第22週(第91回から第94回)

岩手県は「グー」です

第91回配信(2008.2.18)
【汝等(にっさど)】(マタイ3:7) ◆マタイ3章7節に【蝮の子らよ、差し迫った神の怒りを免れると、だれが教えたのか。】(新共同訳)とあります。◆ケセン語訳聖書では「だれが」の次に「あなたに」に当たる言葉を補って、「誰ァ 汝等(にっさど)さ 教えだれ?」(誰がお前等に教えたのか?)と翻訳しています。◆ケセン語で「あなた」に当たる言葉はたくさんありますが、ここでは「にし」という言葉を使い、「汝」という漢字を当てています。
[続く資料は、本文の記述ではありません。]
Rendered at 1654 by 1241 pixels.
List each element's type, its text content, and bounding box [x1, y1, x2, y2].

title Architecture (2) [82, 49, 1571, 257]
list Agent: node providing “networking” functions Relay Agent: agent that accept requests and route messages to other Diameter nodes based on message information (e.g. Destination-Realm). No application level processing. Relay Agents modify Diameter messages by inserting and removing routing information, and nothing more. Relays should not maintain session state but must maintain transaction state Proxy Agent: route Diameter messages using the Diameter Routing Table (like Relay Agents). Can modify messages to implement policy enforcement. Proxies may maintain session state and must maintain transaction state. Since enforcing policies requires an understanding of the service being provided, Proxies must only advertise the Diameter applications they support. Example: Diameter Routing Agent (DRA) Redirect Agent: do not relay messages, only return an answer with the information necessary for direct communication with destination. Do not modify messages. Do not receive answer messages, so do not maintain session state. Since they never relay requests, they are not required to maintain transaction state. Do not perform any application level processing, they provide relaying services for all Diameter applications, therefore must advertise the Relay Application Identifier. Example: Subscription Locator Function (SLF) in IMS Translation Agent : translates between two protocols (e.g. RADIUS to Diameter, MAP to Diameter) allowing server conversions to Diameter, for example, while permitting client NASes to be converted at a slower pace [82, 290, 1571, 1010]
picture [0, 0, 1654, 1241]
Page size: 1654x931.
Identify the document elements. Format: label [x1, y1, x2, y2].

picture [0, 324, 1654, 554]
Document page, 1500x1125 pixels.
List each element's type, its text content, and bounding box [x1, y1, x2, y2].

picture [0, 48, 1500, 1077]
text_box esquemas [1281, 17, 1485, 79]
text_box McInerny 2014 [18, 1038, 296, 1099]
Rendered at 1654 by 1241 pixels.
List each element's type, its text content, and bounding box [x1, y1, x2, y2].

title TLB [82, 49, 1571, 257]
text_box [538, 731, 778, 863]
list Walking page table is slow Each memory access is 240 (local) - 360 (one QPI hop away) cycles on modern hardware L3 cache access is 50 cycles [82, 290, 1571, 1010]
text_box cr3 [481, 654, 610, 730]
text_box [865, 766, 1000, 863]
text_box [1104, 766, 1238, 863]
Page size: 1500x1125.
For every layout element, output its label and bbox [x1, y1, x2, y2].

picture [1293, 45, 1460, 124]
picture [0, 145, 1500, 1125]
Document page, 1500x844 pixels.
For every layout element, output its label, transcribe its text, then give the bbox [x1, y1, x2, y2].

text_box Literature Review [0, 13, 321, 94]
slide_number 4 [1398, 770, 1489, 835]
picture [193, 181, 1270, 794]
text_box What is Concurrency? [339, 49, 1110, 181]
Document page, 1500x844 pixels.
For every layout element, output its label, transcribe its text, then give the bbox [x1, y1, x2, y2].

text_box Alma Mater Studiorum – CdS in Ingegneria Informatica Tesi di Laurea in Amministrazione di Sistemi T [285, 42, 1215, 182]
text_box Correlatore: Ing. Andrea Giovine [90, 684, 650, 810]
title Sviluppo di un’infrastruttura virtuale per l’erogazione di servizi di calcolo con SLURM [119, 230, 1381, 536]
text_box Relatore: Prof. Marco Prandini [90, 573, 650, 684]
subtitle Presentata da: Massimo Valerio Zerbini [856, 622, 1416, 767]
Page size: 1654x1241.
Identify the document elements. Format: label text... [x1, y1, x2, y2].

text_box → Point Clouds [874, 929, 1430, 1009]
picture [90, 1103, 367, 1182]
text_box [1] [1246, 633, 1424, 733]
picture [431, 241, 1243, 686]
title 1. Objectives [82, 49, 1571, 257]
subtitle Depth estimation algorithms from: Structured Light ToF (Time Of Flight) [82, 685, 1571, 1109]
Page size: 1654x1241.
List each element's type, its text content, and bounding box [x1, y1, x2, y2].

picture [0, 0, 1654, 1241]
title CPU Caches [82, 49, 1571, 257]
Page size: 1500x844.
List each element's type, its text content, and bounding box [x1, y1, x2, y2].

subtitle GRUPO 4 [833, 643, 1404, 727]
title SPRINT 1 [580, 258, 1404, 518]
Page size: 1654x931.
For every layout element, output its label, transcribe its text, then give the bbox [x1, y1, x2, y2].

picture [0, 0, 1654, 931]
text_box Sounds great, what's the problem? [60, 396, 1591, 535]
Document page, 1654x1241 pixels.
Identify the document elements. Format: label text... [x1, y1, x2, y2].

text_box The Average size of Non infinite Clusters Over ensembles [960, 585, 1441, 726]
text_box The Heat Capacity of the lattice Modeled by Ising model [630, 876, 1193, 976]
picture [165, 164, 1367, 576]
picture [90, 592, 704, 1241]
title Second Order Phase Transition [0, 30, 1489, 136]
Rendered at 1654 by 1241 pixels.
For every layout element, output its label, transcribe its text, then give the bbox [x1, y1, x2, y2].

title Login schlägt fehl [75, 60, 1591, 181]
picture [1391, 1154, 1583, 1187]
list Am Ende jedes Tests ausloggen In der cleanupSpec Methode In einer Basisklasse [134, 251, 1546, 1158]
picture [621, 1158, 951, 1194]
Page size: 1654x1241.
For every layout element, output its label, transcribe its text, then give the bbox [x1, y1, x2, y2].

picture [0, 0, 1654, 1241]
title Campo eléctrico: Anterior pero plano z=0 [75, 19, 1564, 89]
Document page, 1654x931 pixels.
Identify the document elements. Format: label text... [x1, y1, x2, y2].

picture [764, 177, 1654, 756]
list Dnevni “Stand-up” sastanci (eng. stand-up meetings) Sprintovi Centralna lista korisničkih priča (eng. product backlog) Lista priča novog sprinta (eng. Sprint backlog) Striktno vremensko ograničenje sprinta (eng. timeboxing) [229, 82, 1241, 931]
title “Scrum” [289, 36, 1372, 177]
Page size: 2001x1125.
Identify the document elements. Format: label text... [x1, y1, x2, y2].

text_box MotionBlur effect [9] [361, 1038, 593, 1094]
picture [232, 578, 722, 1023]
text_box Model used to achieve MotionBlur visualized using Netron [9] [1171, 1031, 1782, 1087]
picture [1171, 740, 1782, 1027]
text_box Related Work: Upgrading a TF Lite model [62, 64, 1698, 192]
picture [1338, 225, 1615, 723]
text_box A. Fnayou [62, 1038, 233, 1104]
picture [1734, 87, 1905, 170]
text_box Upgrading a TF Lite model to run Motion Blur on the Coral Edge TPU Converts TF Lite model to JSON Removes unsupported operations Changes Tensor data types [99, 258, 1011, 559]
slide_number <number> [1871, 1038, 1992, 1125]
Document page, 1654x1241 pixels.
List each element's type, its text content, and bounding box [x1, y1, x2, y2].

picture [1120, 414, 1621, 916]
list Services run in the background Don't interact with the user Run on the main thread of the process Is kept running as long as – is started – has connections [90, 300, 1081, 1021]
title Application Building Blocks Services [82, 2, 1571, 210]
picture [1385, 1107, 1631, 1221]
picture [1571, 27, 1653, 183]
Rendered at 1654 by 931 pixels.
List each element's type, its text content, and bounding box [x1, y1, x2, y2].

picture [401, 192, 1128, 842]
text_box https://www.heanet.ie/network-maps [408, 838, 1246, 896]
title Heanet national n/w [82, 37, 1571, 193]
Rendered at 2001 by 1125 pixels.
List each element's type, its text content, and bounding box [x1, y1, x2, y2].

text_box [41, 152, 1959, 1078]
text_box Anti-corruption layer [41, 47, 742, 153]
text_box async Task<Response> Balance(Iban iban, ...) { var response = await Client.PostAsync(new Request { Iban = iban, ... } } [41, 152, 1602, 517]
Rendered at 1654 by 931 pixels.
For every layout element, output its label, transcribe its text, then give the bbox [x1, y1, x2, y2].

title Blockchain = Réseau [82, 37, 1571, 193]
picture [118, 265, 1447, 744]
複数形にして「汝等(にっさど)」です。◆『ケセン語大辞典』には【「にし」はもともとは「主(ぬし)」であったらしい。現在は敬意は全くなくなり、遠慮の必要のない目下の者、打ち解けた友人同士の乱暴な会話にも用いられる。】とあります。「にしァ 弁当持って来たが?」(お前は弁当を持ってきたか?)のように使います。(「ケセン語訳聖書を楽しむ会」より熊谷雅也が要約) ※ケセン語訳聖書の情報はイー・ピックス出版 http://www.epix.co.jpへどうぞ

第92回配信(2008.2.19)
【何人(なんぼ)】その1(マタイ3:9) ◆マタイ3章9節に【言っておくが、神はこんな石からでも、アブラハムの子たちを造り出すことがおできになる。】(新共同訳)とあります。◆ケセン語訳聖書では【語(かだ)っておぐども、アブラハンの子孫なんと、神様ァ、その辺(あだ)りの石っこ等(など)がらでさげァ、何人(なんぼ)でも拵(こっせ)ァんに可(よ)くてやる。】(語っておくが、アブラハムの子孫など、神様は、その辺りの石っこ等からでさえも、何人でもこしらえることがおできになる。)と訳しています。<続く>(「ケセン語訳聖書を楽しむ会」より熊谷雅也が要約) ※ケセン語訳聖書の情報はイー・ピックス出版 http://www.epix.co.jpへどうぞ

第93回配信(2008.2.20)
【何人(なんぼ)】その2(マタイ3:9)
◆ここで使われている「何人(なんぼ)」という言葉は標準語の「いくら、いくつ、どれほど、どのくらい」という意味です。文脈から判断して「何人」という漢字を当てていますが、普段の会話では「何円?」「何歳?」など、金額や歳などの数量を聞くときや、「なんぼなんでも、ひどすぎる!」(いくらなんでも ひどすぎる)など、日常広く使われています。◆『ケセン語大辞典』によると、【この言葉は北海道、東北六県、近畿・中国・四国、そして九州の東半分で使われていて、日本全国の約四分の三で使われているのに、標準語では「いくら」ということになっています。これは「ナンボナンデモ」おかしいですよね。】と書いてあります。(「ケセン語訳聖書を楽しむ会」より熊谷雅也が要約) ※ケセン語訳聖書の情報はイー・ピックス出版 http://www.epix.co.jpへどうぞ

第94回配信(2008.2.21)
【既に(いっつ-に)】(マタイ3:10)
◆マタイ3章10節に【斧は既に木の根元に置かれている。良い実を結ばない木はみな、切り倒されて火に投げ込まれる。】(新共同訳)とあります。◆ケセン語訳聖書では【鉞(まさがり)ァ既(いっつ)に木の根元さ置がれでだ。ろぐな実の生んねァ木ァ、全部、切っ倒されで、火さ くべらィる。】(鉞(まさがり)は既に木の根元に置かれいる。ろくな実の生らない木は、全部、切り倒されて、火に くべられる)と訳しています。◆標準語の「既(すで)に」は、ケセン語で「いっつ-に」と言います。「朝飯ァ既(いっつ)に食ってしまった。」(朝飯はもう既に食べてしまった。)などのように使います。(「ケセン語訳聖書を楽しむ会」より熊谷雅也が要約) ※ケセン語訳聖書の情報はイー・ピックス出版 http://www.epix.co.jpへどうぞ
※写真は左手の「グー」を使った岩手県地図。ケセン語訳聖書のふるさとは岩手県の沿岸南部です。